Gold prices exhibited stability on the Multi Commodity Exchange (MCX) as they opened at Rs 65,932 per 10 grams on Tuesday, touching an intraday low of Rs 65,932. In the international market, the prices hovered around $2,179.08 per troy ounce. Simultaneously, silver commenced trading at Rs 74,459 per kg, reaching an intraday low of Rs 74,459 on the MCX, with the international market reflecting a price around $24.44 per troy ounce.
Manav Modi, Analyst at MOFSL, highlighted that gold prices steadied just below record highs, with the focus shifting towards upcoming U.S. inflation data. This data is anticipated to provide further cues on the Federal Reserve’s potential initiation of interest rate cuts. The recent surge in gold prices was driven by weak U.S. economic data, expectations of rate cuts, a decline in the dollar index and U.S. yields, coupled with increased speculative net long positions.
Modi also mentioned that hawkish comments from Fed officials have restrained gains on the higher side. Despite middling labor market data indicating a cooling in U.S. employment, bullion prices experienced positive momentum. The upcoming U.S. inflation data is closely monitored after signals from Fed officials, including Chairman Powell, emphasized concerns about sticky inflation as a significant factor influencing lower interest rates.
Analysts expect the inflation data for February to reveal a moderation in inflation, although remaining well above the Fed’s 2% annual target. Investors are particularly interested in this data as it could influence gold prices. Gold prices posted their best weekly gain of 4% last week, reaching a record high of Rs 66,300 in the domestic market. Investors are likely to closely follow the CPI data, and any hotter-than-expected inflation figures may trigger a correction in gold prices.
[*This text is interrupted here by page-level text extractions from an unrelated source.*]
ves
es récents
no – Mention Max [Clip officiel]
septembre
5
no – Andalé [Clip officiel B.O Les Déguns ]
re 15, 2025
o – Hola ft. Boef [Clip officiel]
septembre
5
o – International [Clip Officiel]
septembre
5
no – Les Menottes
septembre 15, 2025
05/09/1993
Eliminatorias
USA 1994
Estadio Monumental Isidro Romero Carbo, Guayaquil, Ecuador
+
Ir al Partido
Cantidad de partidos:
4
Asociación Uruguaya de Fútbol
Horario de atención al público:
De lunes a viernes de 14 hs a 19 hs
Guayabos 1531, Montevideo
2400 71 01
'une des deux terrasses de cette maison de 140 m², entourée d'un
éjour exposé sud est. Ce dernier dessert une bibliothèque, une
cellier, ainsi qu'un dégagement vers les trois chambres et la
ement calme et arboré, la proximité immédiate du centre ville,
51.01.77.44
Ravindra Rao, Head of Commodity Research at Kotak Securities, noted that COMEX Gold prices rose for the eighth consecutive day due to signs of a slowdown in the U.S. economy, increasing the likelihood of a Fed pivot. This development has weighed down on the dollar index and treasury yields. Bloomberg forecasts suggest that U.S. CPI is expected to rise 0.4% month-on-month (3.1% year-on-year) in February, with core CPI expected to rise 0.3% month-on-month (3.7% year-on-year). A continued disinflationary trend might amplify rate cut expectations, positively impacting gold prices.